People often dream of living in the past. But history lovers note it wasn’t all as romantic as it might seem. The past was often a brutal, violent place, where the slightest legal or social infraction could result in a painful and gruesome death. Over the last few hundred years, most Western nations have done away with capital punishment altogether. But in the past, the goal was often to inflict as much pain as possible upon the person being executed.

There were a variety of reasons for this; some of them political, some of them religious, some of them for purposes of intimidation. Whatever the reasons, the execution methods of the past sure were grisly. Read on to discover history’s most gruesome methods of execution.


Scaphism (also known as “the boats”) was an ancient Persian method of execution, whereby the condemned was fastened to the interior of a small rowboat or hollowed-out tree trunk. Only the victim’s arms, legs, and head protruded from the boat, which was then set adrift in a swamp.

The victim was force fed milk and honey until they developed severe diarrhea. More honey was slathered all over the victim’s body, with particular emphasis on the eyes, ears, and mouth.

The honey attracted insects, which would breed in the victim’s feces and eventually, inside their gangrenous skin. Death followed days or weeks of dehydration, starvation, and delirium.

Execution by Elephant

Death by elephant was a common method of execution in Southern and Southeastern Asia, although Western powers like Rome and Carthage occasionally employed it as well.

Death either came swiftly or slowly, depending on the severity of your crime. The trained elephant would either crush your head, bringing about instantaneous death, or crush all of your limbs, one by one.

Walking the Plank

This method of execution is so steeped in pirate lore, many assume it must be fictional. There are, however, many documented incidents of pirates and mutineers tying a victim’s hands and forcing them to walk off a plank and plunge into the waters below.

There were much easier ways of disposing of an unwanted prisoner, so the practice is thought to have been reserved for special occasions—a sadistic sideshow for bored sailors.


In Ancient Rome, huge crowds gathered in amphitheaters to witness brutally inhumane executions and fights to the death as a form of entertainment.

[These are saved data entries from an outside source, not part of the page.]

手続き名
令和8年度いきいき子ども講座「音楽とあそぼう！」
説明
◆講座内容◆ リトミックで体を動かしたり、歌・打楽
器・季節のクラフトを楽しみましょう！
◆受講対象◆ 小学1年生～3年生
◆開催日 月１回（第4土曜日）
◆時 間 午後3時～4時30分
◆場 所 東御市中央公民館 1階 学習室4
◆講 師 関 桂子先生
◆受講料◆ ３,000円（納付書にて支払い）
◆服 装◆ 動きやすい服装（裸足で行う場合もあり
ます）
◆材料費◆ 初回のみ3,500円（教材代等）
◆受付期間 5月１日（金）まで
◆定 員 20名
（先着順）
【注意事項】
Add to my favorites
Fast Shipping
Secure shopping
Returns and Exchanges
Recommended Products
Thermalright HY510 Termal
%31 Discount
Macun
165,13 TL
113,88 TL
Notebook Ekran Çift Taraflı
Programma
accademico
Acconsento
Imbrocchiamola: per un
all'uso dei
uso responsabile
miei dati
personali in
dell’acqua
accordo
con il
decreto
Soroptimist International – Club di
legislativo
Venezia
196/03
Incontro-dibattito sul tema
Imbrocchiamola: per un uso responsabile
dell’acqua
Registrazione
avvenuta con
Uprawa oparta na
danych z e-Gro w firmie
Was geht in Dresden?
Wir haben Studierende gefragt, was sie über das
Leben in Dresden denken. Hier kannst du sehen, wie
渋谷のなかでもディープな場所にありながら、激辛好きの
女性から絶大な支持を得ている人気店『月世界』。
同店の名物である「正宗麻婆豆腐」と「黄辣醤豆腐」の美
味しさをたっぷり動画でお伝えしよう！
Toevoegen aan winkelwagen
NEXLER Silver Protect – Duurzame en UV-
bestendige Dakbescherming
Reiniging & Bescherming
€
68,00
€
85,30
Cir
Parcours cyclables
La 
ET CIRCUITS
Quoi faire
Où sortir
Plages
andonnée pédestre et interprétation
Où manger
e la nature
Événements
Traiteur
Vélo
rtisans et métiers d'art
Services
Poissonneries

The Bestiarii were one of the favorite events at these gatherings. Prisoners would be rounded up and sent to the center of the arena. Wild beasts like lions and tigers would be released and provoked into a frenzy by their handlers. The animals would remain in the arena until they had mauled and killed every last prisoner.

It’s important to note that some entered the arena voluntarily for money or recognition, but these fighters were given weapons and armor and fought purely for the entertainment of the crowd, while criminals or political prisoners were forced into the arena naked and with little chance to defend themselves.